One story in particular caught my imagination. It was called Snow Sister, and it was about a little girl who builds a snowman each year to ease the loneliness of having lost her sister. As a pagan, who is acquainted with many of the old Celtic myths and legends, this reminded me of the story of Blodeuedd, the woman who was made out of flowers to be a wife to Llew, to foil a curse laid down by his mother.
So that day and the next, I wrote the Prologue to a new children’s novel, in which a lonely girl sits rapt as the Court Bard re-tells the story of Blodeuedd, and an idea blossoms in her head.

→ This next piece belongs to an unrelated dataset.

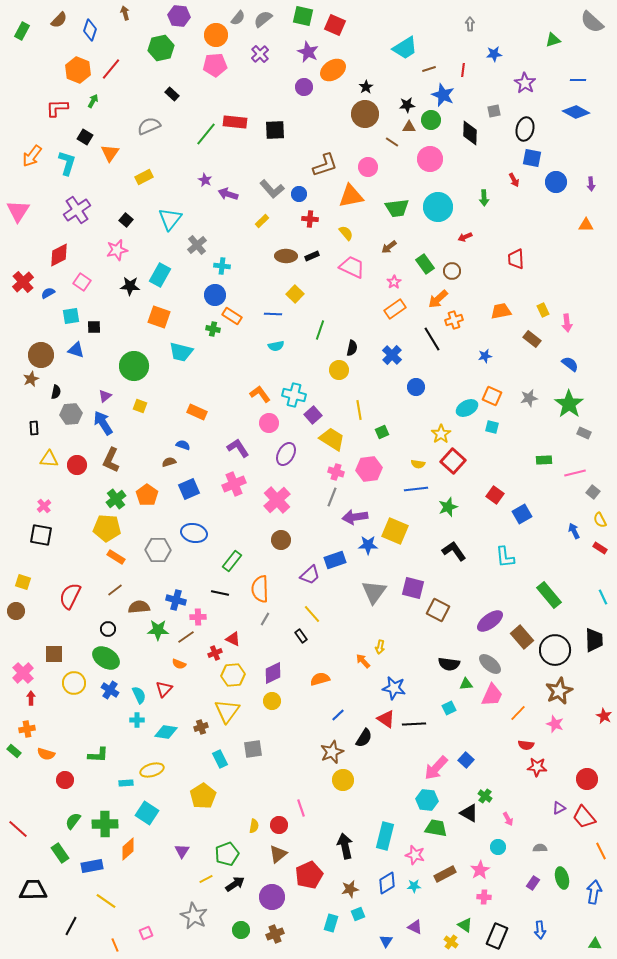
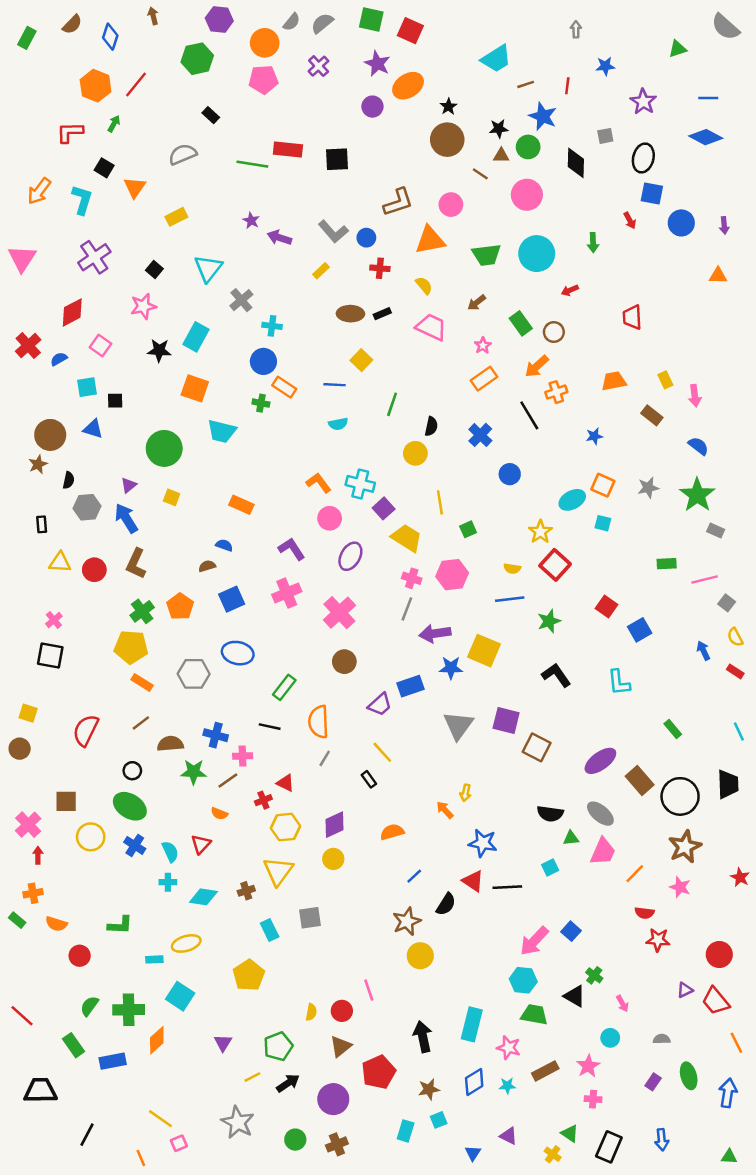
green line: (206, 134) -> (252, 164), turned 60
green rectangle: (549, 595) -> (673, 729), size x0.6
yellow line: (106, 901) -> (160, 1119), moved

But where to go next? I began the first chapter, but it was not until the Saturday morning, when I lay in bed thinking it through, that the whole story arc blossomed in my head. Excited, I got up and typed it out, before it got away.
The Bard refuses to make her a friend out of flowers, but when she finds an inscription in the woods, he agrees to create a girl/woman in order to break a centuries-old spell and free the legendary magician, Merlin, from his enchanted sleep. But their troubles are just beginning. For Nimue, the woman who enchanted Merlin, has stolen the Spear of Grievous Wounding. In order to distract Merlin from his rightful vengeance, she uses it to wound the King, our heroine’s grandfather. The land begins to fall into civil war, famine and sickness, and only the Grail can save both the King and his people.

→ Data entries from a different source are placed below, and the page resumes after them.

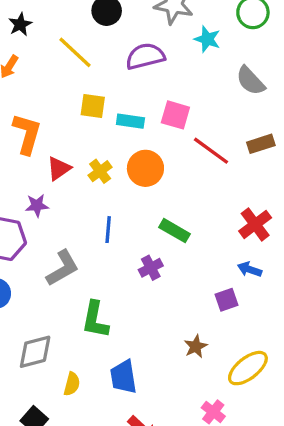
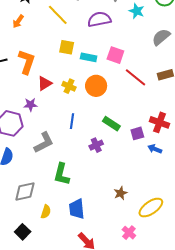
gray semicircle: (251, 81) -> (161, 37), turned 90
yellow cross: (100, 171) -> (69, 86), turned -32
red cross: (255, 224) -> (159, 122), turned -36
purple square: (227, 300) -> (137, 133), moved

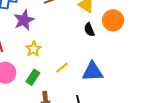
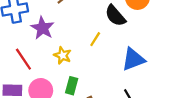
black semicircle: (89, 30) -> (115, 16), size x1.5
yellow line: (62, 68) -> (95, 39), moved

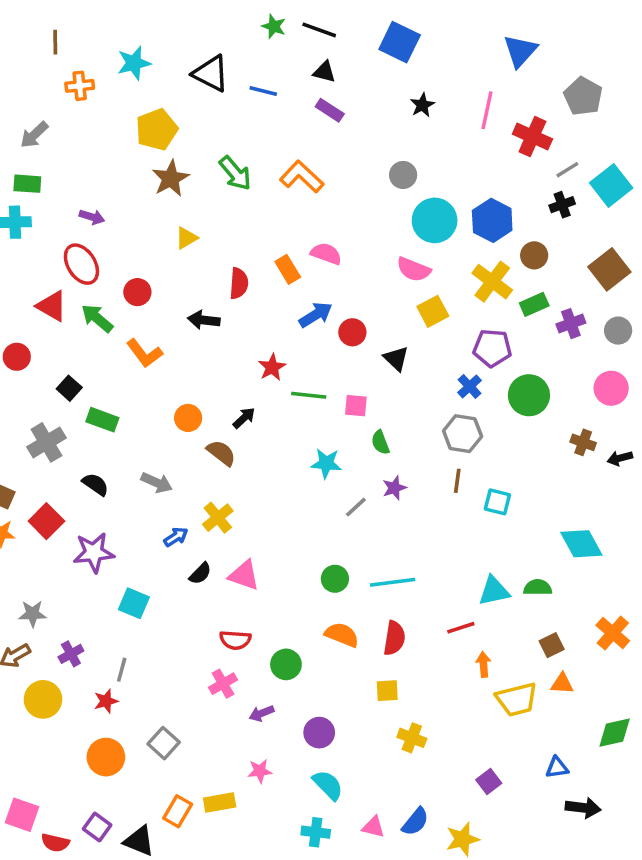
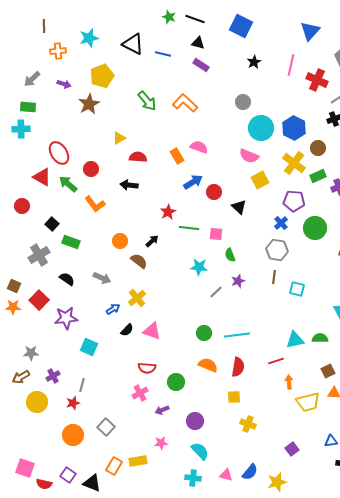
brown star: (171, 178) -> (89, 104), moved
purple arrow: (92, 217) -> (64, 84), moved
red semicircle: (239, 283) -> (138, 157), moved, turned -90

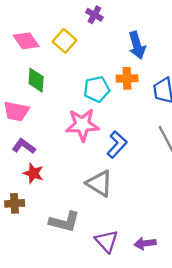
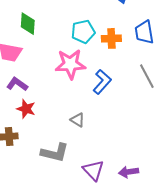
orange cross: (127, 78) -> (111, 38), moved
gray triangle: (99, 183) -> (78, 120), moved, size x0.6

And Aelwen, daughter of the King’s youngest son and the heroine of our tale, is integral to the quest, for as the chosen Grail Maiden (the working title of the series), her help is vital to its successful completion. But will she have to marry a neighbouring Prince to seal a diplomatic deal, or can she complete her rather hurried Bardic training? Can she accomplish the heavy duty laid on her by the Goddess of the Land, and help find the Grail and heal the King?

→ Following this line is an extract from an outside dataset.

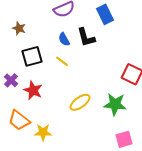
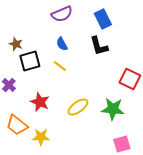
brown star: (19, 28) -> (16, 44), moved
black L-shape: (86, 37) -> (99, 46), moved
red star: (33, 90) -> (40, 102), moved

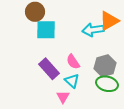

These questions will not all be answered until at least the end of Book Two – and we may still have the thorny problem of Nimue to resolve. I don’t know – I haven’t written it yet. But with the help of Aelwen and her family and friends, I have achieved the legendary status of NaNoWriMo winner (for the second time in my life), through a huge and concerted effort right at the end of the month (record number of words in one day – 11,000!), and the story will continue. Here endeth Book One. Let Book Two commence!